I have a series I’ve been developing for three years that I believe will take African film and television to another level—level of “Game of Thrones.” – Kunle Afolayan

By Yetunde Adeyeri
Award-winning Nigerian Filmmaker, Kunle Afolayan had a recent interview with Variety Magazine has opened up on his latest feature film “Mokalik” amongst other topics. Afolayan is the CEO of Golden Effects Pictures, a Nigerian film, and production company incorporated in 2005. The company’s feature films include Irapada, The Figurine, Phone Swap, October 1, and The CEO.
The 44-year-old producer and director identify himself as a free-thinker. His views, when asked about Nollywood, are usually controversial. Years ago, in an interview with Cable magazine, Afolayan was quoted as saying he does not watch Nigerian movies, and this led to him receiving several heated responses from fans and some colleagues in the Nigerian movie industry. Although days after this News broke, he shared a video on social media where he announced that he had been taken out of context and then tried to set the record straight.

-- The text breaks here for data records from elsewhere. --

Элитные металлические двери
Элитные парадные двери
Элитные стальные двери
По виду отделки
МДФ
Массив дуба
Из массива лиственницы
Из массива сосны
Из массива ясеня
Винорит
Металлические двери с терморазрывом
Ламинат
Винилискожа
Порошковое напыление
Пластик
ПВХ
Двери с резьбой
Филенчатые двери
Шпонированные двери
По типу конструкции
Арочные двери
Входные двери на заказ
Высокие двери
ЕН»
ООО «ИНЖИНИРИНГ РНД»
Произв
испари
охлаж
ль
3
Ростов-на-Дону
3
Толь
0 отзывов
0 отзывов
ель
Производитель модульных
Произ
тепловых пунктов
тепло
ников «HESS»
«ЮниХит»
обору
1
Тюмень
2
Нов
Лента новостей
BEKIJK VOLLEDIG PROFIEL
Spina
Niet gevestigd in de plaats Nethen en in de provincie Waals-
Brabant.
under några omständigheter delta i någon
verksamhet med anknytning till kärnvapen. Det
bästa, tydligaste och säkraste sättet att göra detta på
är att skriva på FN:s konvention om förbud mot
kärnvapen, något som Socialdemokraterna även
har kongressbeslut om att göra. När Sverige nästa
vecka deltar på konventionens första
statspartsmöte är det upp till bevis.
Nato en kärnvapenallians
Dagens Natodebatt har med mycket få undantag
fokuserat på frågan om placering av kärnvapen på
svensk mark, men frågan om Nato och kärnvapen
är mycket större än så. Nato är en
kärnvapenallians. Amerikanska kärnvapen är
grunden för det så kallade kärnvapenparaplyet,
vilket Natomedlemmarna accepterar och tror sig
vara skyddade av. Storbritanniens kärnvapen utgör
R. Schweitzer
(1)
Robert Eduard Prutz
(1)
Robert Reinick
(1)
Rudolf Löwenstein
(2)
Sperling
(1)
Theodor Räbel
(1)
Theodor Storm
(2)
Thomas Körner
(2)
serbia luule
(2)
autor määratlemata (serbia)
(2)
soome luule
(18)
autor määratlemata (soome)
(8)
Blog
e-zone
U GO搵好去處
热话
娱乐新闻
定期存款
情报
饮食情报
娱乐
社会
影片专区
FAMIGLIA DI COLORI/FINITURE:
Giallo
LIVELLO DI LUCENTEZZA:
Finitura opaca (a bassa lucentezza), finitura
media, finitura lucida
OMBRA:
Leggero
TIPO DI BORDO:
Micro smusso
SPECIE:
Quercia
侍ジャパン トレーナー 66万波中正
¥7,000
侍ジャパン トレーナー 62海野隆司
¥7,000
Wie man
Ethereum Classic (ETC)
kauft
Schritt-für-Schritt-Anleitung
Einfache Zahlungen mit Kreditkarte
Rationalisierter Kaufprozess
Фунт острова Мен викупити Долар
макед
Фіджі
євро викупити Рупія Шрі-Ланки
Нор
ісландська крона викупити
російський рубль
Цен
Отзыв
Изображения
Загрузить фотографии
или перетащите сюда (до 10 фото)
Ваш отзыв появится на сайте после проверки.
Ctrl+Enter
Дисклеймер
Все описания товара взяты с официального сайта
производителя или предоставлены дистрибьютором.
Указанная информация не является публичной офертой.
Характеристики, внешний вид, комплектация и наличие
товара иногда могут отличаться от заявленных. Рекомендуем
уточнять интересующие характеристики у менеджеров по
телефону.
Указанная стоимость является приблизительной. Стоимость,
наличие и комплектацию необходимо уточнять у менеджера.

This is probably why the filmmaker has been very selective with the interview he grants. But in this interview with Variety Magazine, he spoke freely on his upcoming projects and Nollywood in general.

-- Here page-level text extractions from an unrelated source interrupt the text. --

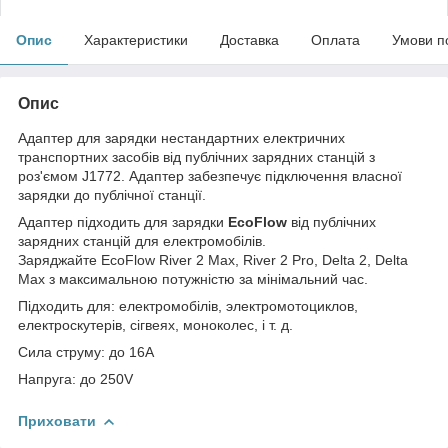
Опис
Характеристики
Доставка
Оплата
Умови п
Опис
Адаптер для зарядки нестандартних електричних
транспортних засобів від публічних зарядних станцій з
роз'ємом J1772. Адаптер забезпечує підключення власної
зарядки до публічної станції.
Адаптер підходить для зарядки
EcoFlow
від публічних
зарядних станцій для електромобілів.
Заряджайте EcoFlow River 2 Max, River 2 Pro, Delta 2, Delta
Max з максимальною потужністю за мінімальний час.
Підходить для: електромобілів, электромотоциклов,
електроскутерів, сігвеях, моноколес, і т. д.
Сила струму: до 16А
Напруга: до 250V
Приховати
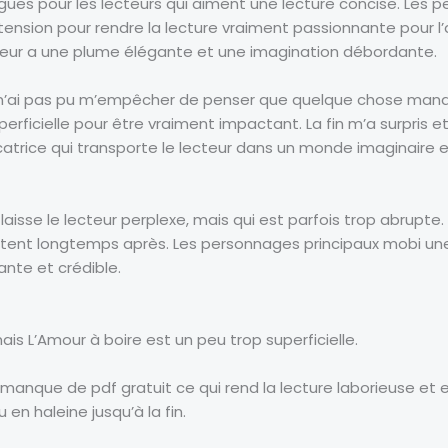
ongues pour les lecteurs qui aiment une lecture concise. Les
 tension pour rendre la lecture vraiment passionnante pour l
auteur a une plume élégante et une imagination débordante.
 je n’ai pas pu m’empêcher de penser que quelque chose manqu
ficielle pour être vraiment impactant. La fin m’a surpris et 
ocatrice qui transporte le lecteur dans un monde imaginaire 
i laisse le lecteur perplexe, mais qui est parfois trop abrupte.
istent longtemps après. Les personnages principaux mobi un
ante et crédible.
ais L’Amour à boire est un peu trop superficielle.
df manque de pdf gratuit ce qui rend la lecture laborieuse et
 en haleine jusqu’à la fin.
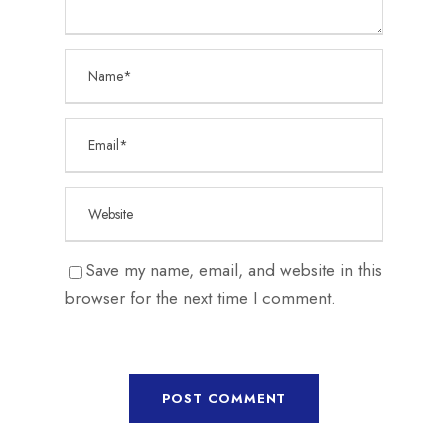
Save my name, email, and website in this
browser for the next time I comment.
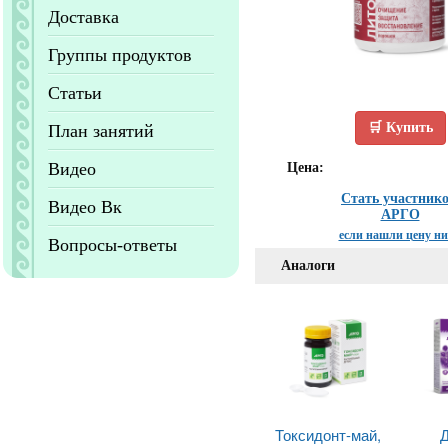
Доставка
Группы продуктов
Статьи
🛒 Купить
План занятий
Видео
Цена:
Стать участник
Видео Вк
АРГО
если нашли цену н
Вопросы-ответы
Аналоги
Токсидонт-май,
Д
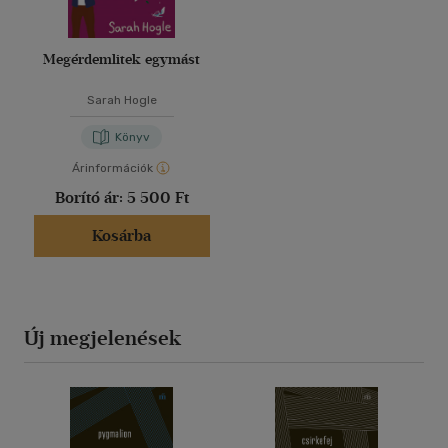
Megérdemlitek egymást
Sarah Hogle
Könyv
Árinformációk
Borító ár:
5 500 Ft
Kosárba
Új megjelenések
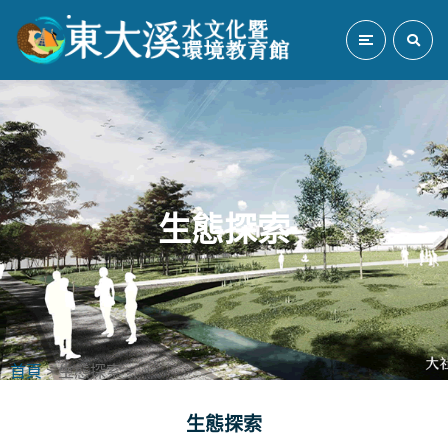
生態探索
首頁
> 生態探索 >
生態探索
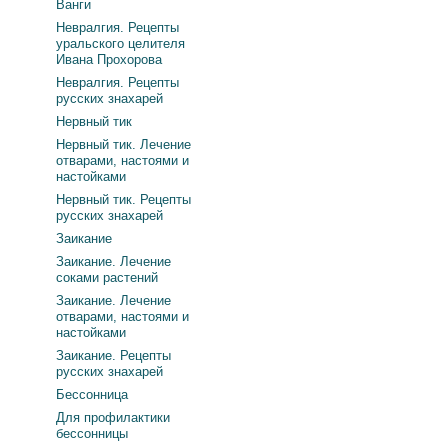
Ванги
Невралгия. Рецепты
уральского целителя
Ивана Прохорова
Невралгия. Рецепты
русских знахарей
Нервный тик
Нервный тик. Лечение
отварами, настоями и
настойками
Нервный тик. Рецепты
русских знахарей
Заикание
Заикание. Лечение
соками растений
Заикание. Лечение
отварами, настоями и
настойками
Заикание. Рецепты
русских знахарей
Бессонница
Для профилактики
бессонницы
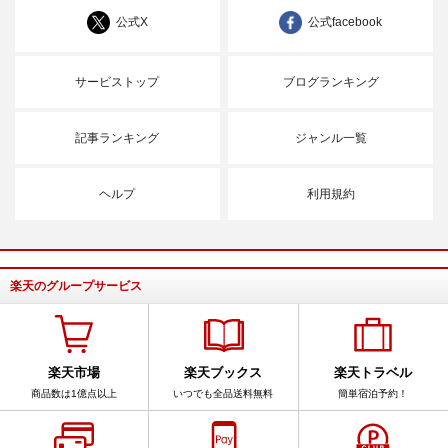
公式X
公式facebook
サービストップ
ブログランキング
記事ランキング
ジャンル一覧
ヘルプ
利用規約
楽天のグループサービス
楽天市場
楽天ブックス
楽天トラベル
商品数は1億点以上
いつでも全品送料無料
簡単宿泊予約！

Speaking on the progress of the Nigerian Movie Industry in 2019, he said

‘I think it’s more dynamic now, it’s more interesting. A lot of people now see the need to pay more attention to details. The cinema chain has grown from what it was a few years back, and it’s still growing. I know quite a number of people who are currently building more screens. I think the business side is very good. There seems to be a return on investment. Beyond that, the number of productions has reduced, but it’s better now in terms of quality and production values. Some people are just going for the commercial. “We put good money in a film, it’s going to be all glamorous and bling. We just want to do a cinema run, and maybe, if we’re able to get Netflix, fine.” They’re not really interested in seeing the film as art. To them, it’s about, “What are we grossing?” As soon as they’re done doing this, they move to the next one. We still have the likes of myself and other filmmakers who say, “Look, you can be commercial and still be arty to a certain extent.” Because you want to go to festivals, you want these films also to be written about, to be talked about, and still enjoy the commercial platform. We have a lot more commercial films now. They’re doing their route, and they’re making money. I think that’s really good for the system.’

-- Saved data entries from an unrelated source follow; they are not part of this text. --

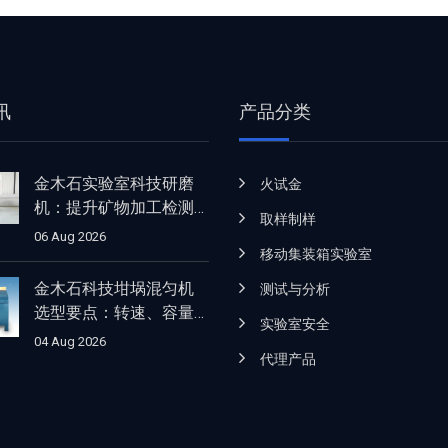
讯
产品分类
金木石实验室科技研磨
火试金
机：提升矿物加工检测
取样制样
的效率与细度表现
06 Aug 2026
移动集装箱实验室
金木石科技坩埚混匀机
测试与分析
选型要点：转速、容量
实验室安全
与适用场景解析
04 Aug 2026
代理产品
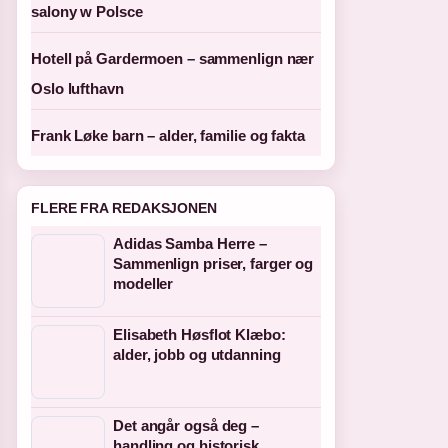
salony w Polsce
Hotell på Gardermoen – sammenlign nær
Oslo lufthavn
Frank Løke barn – alder, familie og fakta
FLERE FRA REDAKSJONEN
Adidas Samba Herre –
Sammenlign priser, farger og
modeller
Elisabeth Høsflot Klæbo:
alder, jobb og utdanning
Det angår også deg –
handling og historisk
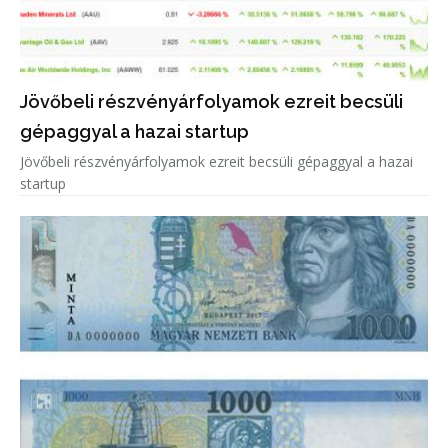
Jövőbeli részvényárfolyamok ezreit becsüli
gépaggyal a hazai startup
Jövőbeli részvényárfolyamok ezreit becsüli gépaggyal a hazai
startup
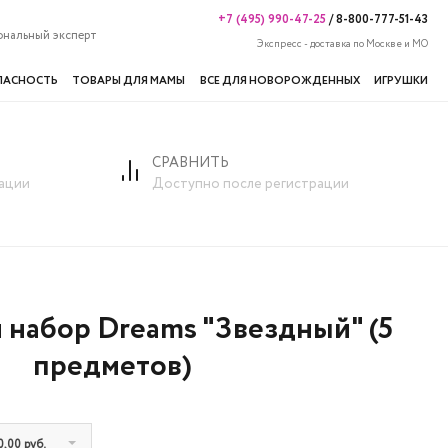
+7 (495) 990-47-25
/
8-800-777-51-43
ональный эксперт
Экспресс - доставка по Москве и МО
ПАСНОСТЬ
ТОВАРЫ ДЛЯ МАМЫ
ВСЕ ДЛЯ НОВОРОЖДЕННЫХ
ИГРУШКИ
СРАВНИТЬ
ельный набор Dreams "Звездный" (5 предметов)
ации
Доступно после регистрации
набор Dreams "Звездный" (5
предметов)
,00 руб.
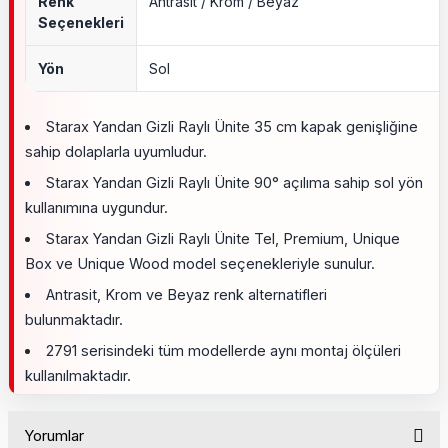
Renk
Antrasit / Krom / Beyaz
Seçenekleri
Yön
Sol
Starax Yandan Gizli Raylı Ünite 35 cm kapak genişliğine
sahip dolaplarla uyumludur.
Starax Yandan Gizli Raylı Ünite 90° açılıma sahip sol yön
kullanımına uygundur.
Starax Yandan Gizli Raylı Ünite Tel, Premium, Unique
Box ve Unique Wood model seçenekleriyle sunulur.
Antrasit, Krom ve Beyaz renk alternatifleri
bulunmaktadır.
2791 serisindeki tüm modellerde aynı montaj ölçüleri
kullanılmaktadır.
Yorumlar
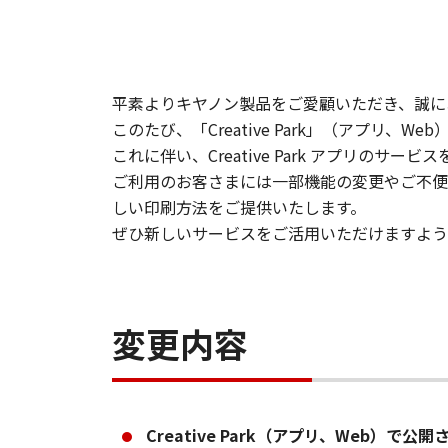
平素よりキヤノン製品をご愛顧いただき、誠に
このたび、「Creative Park」（アプリ、
これに伴い、Creative Park アプリのサ
ご利用のお客さまには一部機能の変更やご不便を
しい印刷方法をご提供いたします。
ぜひ新しいサービスをご活用いただけますよう
変更内容
Creative Park（アプリ、Web）で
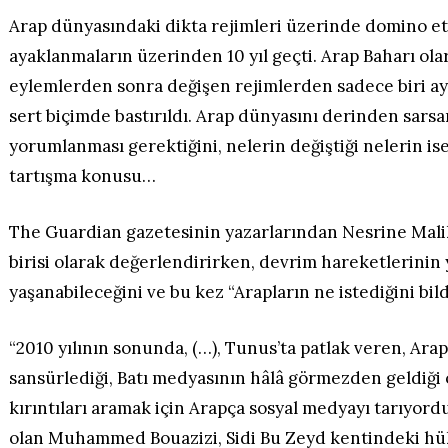
Arap dünyasındaki dikta rejimleri üzerinde domino et
ayaklanmaların üzerinden 10 yıl geçti. Arap Baharı ola
eylemlerden sonra değişen rejimlerden sadece biri aya
sert biçimde bastırıldı. Arap dünyasını derinden sars
yorumlanması gerektiğini, nelerin değiştiği nelerin ise
tartışma konusu…
The Guardian gazetesinin yazarlarından Nesrine Mali
birisi olarak değerlendirirken, devrim hareketlerinin
yaşanabileceğini ve bu kez “Arapların ne istediğini bildi
“2010 yılının sonunda, (…), Tunus’ta patlak veren, Ar
sansürlediği, Batı medyasının hâlâ görmezden geldiği 
kırıntıları aramak için Arapça sosyal medyayı tarıyordu
olan Muhammed Bouazizi, Sidi Bu Zeyd kentindeki h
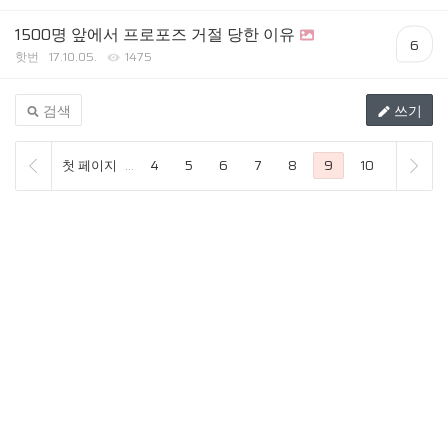
1500명 앞에서 프로포즈 거절 당한 이유
6
핫번
17.10.05.
1475
검색
쓰기
첫 페이지
...
4
5
6
7
8
9
10
11
1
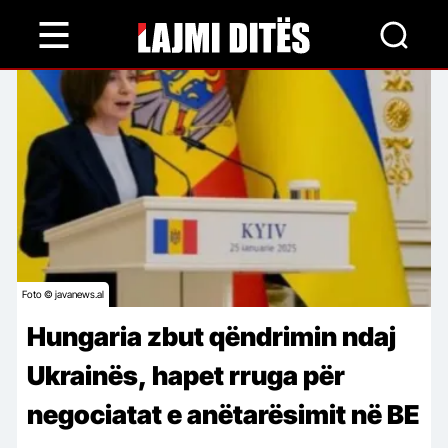
Skip
to
main
content
Foto © javanews.al
Hungaria zbut qëndrimin ndaj
Ukrainës, hapet rruga për
negociatat e anëtarësimit në BE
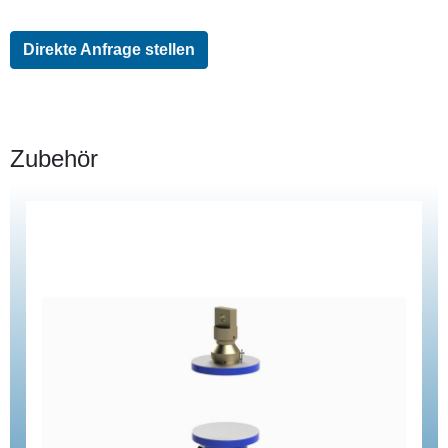
Direkte Anfrage stellen
Zubehör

When he was asked about his view On African filmmakers feeling that streamers undervalue African content, he said
I don’t think it’s a level playground. For one, Africa is still being seen as a developing market in terms of film and television. Because they’re trying to grow, whatever they’re offering for the film must be justified by what comes back to them. I will clearly say at this point, there is no comparison between what they offer for content from here, and what they offer for content in Europe and America. Because they always say that they’re trying to build the African market. I think Netflix is the only one that is at the moment really trying to embrace Nigeria and the rest of Africa, more than the rest of these platforms. But I want to believe it’s going to get there at some point. I have a series I’ve been developing for three years that I believe will take African film and television to another level—level of “Game of Thrones.” It’s very original and very big. I believe anybody who would take chances on that would not regret it. I think they all need to be more open now. [Africa] is such a big market. But these are stories with universal appeal that would do well anywhere in the world. They should not see Africa as a second- or third-class audience. I think that needs to change.

Fingers crossed on this new series he is working on that will wow the world.